> [Exercise requirements]: Only the lines with "name" in the entries below belong in the answer; please copy them.

==== Material for this exercise ====

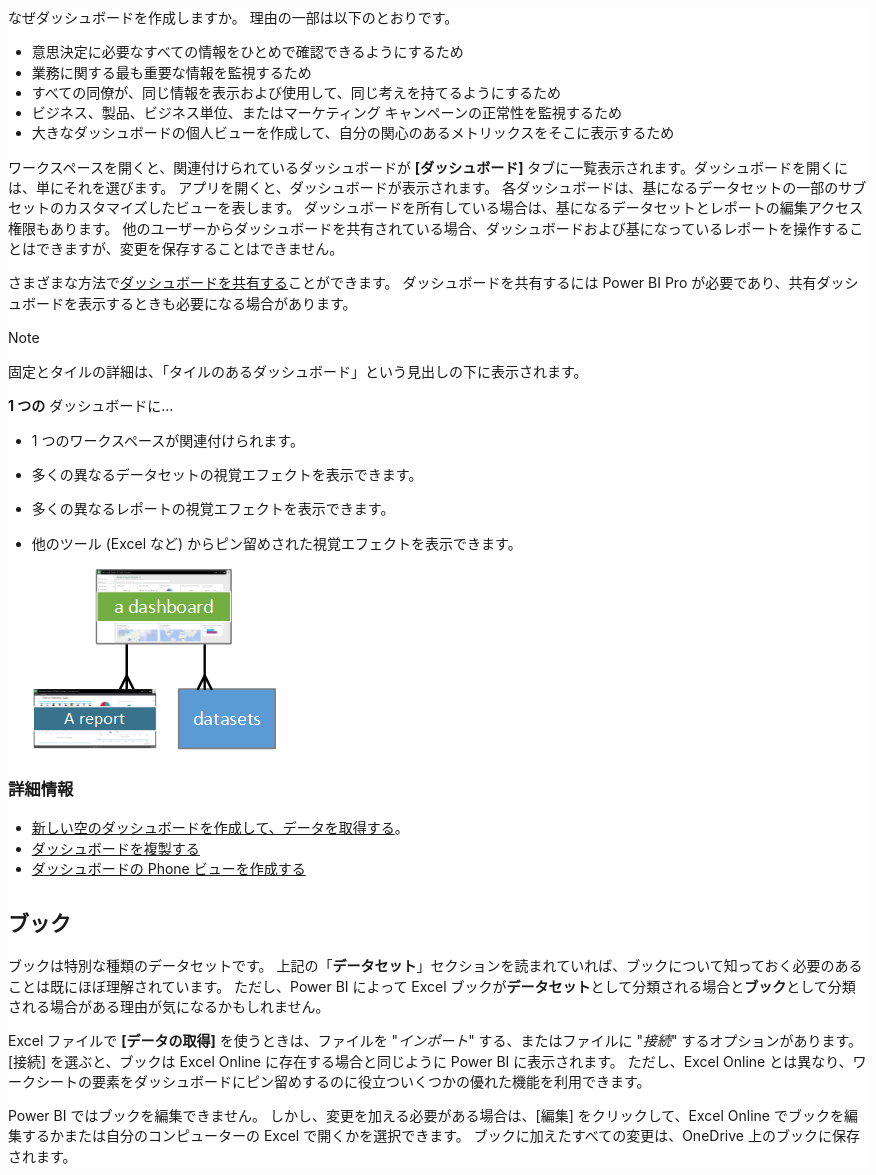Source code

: なぜダッシュボードを作成しますか。  理由の一部は以下のとおりです。

* 意思決定に必要なすべての情報をひとめで確認できるようにするため
* 業務に関する最も重要な情報を監視するため
* すべての同僚が、同じ情報を表示および使用して、同じ考えを持てるようにするため
* ビジネス、製品、ビジネス単位、またはマーケティング キャンペーンの正常性を監視するため
* 大きなダッシュボードの個人ビューを作成して、自分の関心のあるメトリックスをそこに表示するため

ワークスペースを開くと、関連付けられているダッシュボードが **[ダッシュボード]** タブに一覧表示されます。ダッシュボードを開くには、単にそれを選びます。 アプリを開くと、ダッシュボードが表示されます。  各ダッシュボードは、基になるデータセットの一部のサブセットのカスタマイズしたビューを表します。  ダッシュボードを所有している場合は、基になるデータセットとレポートの編集アクセス権限もあります。  他のユーザーからダッシュボードを共有されている場合、ダッシュボードおよび基になっているレポートを操作することはできますが、変更を保存することはできません。

さまざまな方法で[ダッシュボードを共有する](service-share-dashboards.md)ことができます。 ダッシュボードを共有するには Power BI Pro が必要であり、共有ダッシュボードを表示するときも必要になる場合があります。


> [!NOTE]
> 固定とタイルの詳細は、「タイルのあるダッシュボード」という見出しの下に表示されます。
> 

**1 つの** ダッシュボードに...

* 1 つのワークスペースが関連付けられます。
* 多くの異なるデータセットの視覚エフェクトを表示できます。
* 多くの異なるレポートの視覚エフェクトを表示できます。
* 他のツール (Excel など) からピン留めされた視覚エフェクトを表示できます。
  
  ![](media/service-basic-concepts/drawing1.png)

### <a name="dig-deeper"></a>詳細情報
* [新しい空のダッシュボードを作成して、データを取得する](service-dashboard-create.md)。
* [ダッシュボードを複製する](service-dashboard-copy.md) 
* [ダッシュボードの Phone ビューを作成する](service-create-dashboard-mobile-phone-view.md)


## <a name="workbooks"></a>ブック
ブックは特別な種類のデータセットです。 上記の「**データセット**」セクションを読まれていれば、ブックについて知っておく必要のあることは既にほぼ理解されています。 ただし、Power BI によって Excel ブックが**データセット**として分類される場合と**ブック**として分類される場合がある理由が気になるかもしれません。 

Excel ファイルで **[データの取得]** を使うときは、ファイルを "*インポート*" する、またはファイルに "*接続*" するオプションがあります。 [接続] を選ぶと、ブックは Excel Online に存在する場合と同じように Power BI に表示されます。 ただし、Excel Online とは異なり、ワークシートの要素をダッシュボードにピン留めするのに役立ついくつかの優れた機能を利用できます。

Power BI ではブックを編集できません。 しかし、変更を加える必要がある場合は、[編集] をクリックして、Excel Online でブックを編集するかまたは自分のコンピューターの Excel で開くかを選択できます。 ブックに加えたすべての変更は、OneDrive 上のブックに保存されます。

====

> [Exercise result]:
### <a name="dig-deeper"></a>詳細情報
## <a name="workbooks"></a>ブック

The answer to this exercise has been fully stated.